- _TASK DETAILS_
From the article on the Medicare rural floor below, copy the passage from "The debate about the rural floor is" to "the near future." word for word.

- _EXTRACTED TEXT_
━━━━━━━━━━━━━━━━━━━━

The Bay State Boondoggle During a Time of Reform

By Amy Kaufman

On June 13, 2013, Senators Tom Coburn (R-OK) and Claire McCaskill (D-MO) sent letters to more than fifty senators urging them to support legislation to repeal Section 3141 of the Affordable Care Act (ACA). Under Section 3141, budget neutrality adjustments made to the Medicare hospital wage index based on the “rural floor” must be applied on a national, instead of a state-specific, basis. Established under the Balanced Budget Act of 1997 (BBA), the rural floor requires that the wage index for a hospital in an urban area of a State not be less than the wage index determined for that State’s rural area. The Hospital Payment Fairness Act of 2013, which Senators Coburn and McCaskill introduced in January, would restore the application of the “rural floor” adjustment to one that is state-specific.  State hospital associations have also called for the repeal of Section 3141. Most recently, twenty state hospital associations, along with the Rural Hospital Association, wrote a letter to President Barack Obama claiming that this provision creates an unacceptable windfall for Massachusetts hospitals at the expense of hospitals in other states and requested a reversal in policy.

The debate about the rural floor is not new. Rather, the discussion spawns from a long history of legislative action that has attempted to reform the broader hospital wage index adjustment under the Medicare inpatient prospective payment system (IPPS). The Secretary of the Department of Health and Human Services (HHS), the Medicare Payment Advisory Commission (MedPAC), and the Institute of Medicine (IOM), among others, have weighed in on the issue and, while many agree that change is necessary, few can confidently advocate for a specific plan for reform. This article examines how the debate about the rural floor, particularly about the application of budget neutrality, has progressed and has shifted over time, and predicts how Congress might address the issue, if at all, in the near future.

━━━━━━━━━━━━━━━━━━━━

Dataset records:

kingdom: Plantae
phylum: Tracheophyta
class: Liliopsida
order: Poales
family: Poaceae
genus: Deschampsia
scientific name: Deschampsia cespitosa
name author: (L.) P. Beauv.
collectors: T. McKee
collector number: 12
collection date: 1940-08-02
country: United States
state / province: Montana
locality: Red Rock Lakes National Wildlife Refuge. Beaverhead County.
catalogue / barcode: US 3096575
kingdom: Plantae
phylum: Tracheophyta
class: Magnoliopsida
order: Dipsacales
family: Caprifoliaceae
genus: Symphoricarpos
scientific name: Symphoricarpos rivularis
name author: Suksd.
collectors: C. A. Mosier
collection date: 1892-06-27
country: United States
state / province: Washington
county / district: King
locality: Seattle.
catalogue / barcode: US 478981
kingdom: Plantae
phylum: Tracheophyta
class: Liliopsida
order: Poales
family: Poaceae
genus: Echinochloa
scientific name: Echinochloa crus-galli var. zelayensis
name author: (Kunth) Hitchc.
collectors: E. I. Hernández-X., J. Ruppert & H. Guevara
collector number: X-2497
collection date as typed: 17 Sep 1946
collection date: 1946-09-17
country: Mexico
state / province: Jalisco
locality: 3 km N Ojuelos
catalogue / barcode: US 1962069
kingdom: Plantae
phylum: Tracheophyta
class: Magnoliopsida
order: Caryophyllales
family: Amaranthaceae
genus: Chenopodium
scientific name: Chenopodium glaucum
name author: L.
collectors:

━━━━━━━━━━━━━━━━━━━━

- _TASK RESULT_
The debate about the rural floor is not new. Rather, the discussion spawns from a long history of legislative action that has attempted to reform the broader hospital wage index adjustment under the Medicare inpatient prospective payment system (IPPS). The Secretary of the Department of Health and Human Services (HHS), the Medicare Payment Advisory Commission (MedPAC), and the Institute of Medicine (IOM), among others, have weighed in on the issue and, while many agree that change is necessary, few can confidently advocate for a specific plan for reform. This article examines how the debate about the rural floor, particularly about the application of budget neutrality, has progressed and has shifted over time, and predicts how Congress might address the issue, if at all, in the near future.